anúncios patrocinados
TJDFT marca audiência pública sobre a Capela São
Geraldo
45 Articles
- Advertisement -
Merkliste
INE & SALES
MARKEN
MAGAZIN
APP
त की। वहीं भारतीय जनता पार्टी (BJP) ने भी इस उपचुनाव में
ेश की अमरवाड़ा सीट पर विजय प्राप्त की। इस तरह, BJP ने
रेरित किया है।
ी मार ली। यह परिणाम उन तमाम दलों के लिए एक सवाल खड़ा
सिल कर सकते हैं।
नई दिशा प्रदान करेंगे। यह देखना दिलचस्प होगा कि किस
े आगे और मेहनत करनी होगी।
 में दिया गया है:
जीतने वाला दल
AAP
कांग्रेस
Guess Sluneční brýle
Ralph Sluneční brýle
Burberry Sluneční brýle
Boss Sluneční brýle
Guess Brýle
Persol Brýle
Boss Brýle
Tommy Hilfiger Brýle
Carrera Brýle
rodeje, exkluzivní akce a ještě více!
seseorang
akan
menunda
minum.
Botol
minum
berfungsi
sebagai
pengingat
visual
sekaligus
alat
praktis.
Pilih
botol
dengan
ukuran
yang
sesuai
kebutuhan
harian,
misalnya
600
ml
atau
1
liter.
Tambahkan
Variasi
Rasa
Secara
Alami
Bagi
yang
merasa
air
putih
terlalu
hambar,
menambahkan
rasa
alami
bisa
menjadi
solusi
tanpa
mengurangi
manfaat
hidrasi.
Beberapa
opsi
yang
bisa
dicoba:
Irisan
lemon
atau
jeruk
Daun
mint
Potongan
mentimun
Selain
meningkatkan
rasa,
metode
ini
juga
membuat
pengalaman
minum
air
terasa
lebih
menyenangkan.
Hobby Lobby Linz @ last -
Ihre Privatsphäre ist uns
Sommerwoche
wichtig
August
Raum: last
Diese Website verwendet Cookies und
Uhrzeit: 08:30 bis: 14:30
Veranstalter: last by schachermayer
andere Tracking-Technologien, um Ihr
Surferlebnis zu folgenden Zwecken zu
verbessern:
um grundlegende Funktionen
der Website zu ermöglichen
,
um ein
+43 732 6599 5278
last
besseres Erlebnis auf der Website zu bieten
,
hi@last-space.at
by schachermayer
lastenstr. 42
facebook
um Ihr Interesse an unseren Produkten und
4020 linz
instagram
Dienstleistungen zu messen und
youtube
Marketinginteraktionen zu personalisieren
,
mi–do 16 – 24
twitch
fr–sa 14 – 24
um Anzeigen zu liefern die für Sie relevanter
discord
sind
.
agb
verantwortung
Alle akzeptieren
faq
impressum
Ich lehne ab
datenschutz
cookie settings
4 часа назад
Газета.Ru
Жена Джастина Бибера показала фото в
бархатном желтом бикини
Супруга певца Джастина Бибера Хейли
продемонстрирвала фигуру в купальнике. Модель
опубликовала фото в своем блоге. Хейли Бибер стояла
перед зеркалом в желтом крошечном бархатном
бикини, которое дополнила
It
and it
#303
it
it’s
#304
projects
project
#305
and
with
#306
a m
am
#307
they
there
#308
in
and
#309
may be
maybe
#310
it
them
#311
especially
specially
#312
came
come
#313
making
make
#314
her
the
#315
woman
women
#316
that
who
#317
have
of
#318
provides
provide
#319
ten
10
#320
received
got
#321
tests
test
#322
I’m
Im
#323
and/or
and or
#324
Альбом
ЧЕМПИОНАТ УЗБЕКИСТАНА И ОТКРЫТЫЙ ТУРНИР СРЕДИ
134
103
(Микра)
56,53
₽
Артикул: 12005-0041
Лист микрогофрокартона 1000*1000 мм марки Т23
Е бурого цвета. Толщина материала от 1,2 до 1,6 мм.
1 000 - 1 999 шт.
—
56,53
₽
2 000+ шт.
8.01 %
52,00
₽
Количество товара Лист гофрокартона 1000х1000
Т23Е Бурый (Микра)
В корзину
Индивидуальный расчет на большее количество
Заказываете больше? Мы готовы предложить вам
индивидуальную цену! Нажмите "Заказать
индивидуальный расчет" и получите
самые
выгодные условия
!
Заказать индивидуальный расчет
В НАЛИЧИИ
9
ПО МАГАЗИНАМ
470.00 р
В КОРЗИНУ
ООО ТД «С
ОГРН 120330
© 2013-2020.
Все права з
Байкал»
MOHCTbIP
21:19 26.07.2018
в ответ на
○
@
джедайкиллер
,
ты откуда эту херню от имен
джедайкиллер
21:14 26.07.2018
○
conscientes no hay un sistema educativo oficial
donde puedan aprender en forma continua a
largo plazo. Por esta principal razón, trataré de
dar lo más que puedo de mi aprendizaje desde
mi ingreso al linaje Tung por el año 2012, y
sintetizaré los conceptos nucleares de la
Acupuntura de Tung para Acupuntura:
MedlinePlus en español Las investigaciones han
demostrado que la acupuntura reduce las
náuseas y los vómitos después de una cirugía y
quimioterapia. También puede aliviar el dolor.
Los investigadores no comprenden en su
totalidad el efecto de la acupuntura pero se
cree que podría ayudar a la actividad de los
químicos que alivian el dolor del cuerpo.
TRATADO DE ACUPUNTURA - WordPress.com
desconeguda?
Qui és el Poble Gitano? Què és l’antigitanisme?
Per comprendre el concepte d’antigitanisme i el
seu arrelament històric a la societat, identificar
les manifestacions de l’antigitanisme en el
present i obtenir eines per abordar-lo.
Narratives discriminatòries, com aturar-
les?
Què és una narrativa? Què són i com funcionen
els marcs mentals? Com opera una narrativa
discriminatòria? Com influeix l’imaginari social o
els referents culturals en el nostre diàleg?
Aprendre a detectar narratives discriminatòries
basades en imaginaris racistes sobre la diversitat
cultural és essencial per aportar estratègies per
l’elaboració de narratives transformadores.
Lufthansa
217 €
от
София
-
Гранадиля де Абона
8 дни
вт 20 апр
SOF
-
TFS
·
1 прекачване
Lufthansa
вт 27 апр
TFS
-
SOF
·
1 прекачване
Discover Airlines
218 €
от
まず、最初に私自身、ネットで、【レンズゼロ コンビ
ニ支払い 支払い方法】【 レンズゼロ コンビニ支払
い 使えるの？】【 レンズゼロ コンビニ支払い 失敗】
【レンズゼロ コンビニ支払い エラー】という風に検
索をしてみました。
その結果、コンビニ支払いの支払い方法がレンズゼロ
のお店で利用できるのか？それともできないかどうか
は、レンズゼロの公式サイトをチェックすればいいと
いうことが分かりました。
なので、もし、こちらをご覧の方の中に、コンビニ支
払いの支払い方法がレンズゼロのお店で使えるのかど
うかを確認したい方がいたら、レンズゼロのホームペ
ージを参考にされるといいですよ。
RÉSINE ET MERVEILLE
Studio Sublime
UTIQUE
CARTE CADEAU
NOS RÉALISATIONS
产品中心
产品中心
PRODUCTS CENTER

------------

*Instructions to follow*
Locate every line in the material above that contains the string "Sluneční" and copy each one out in full.

*Exercise response*
Guess Sluneční brýle
Ralph Sluneční brýle
Burberry Sluneční brýle
Boss Sluneční brýle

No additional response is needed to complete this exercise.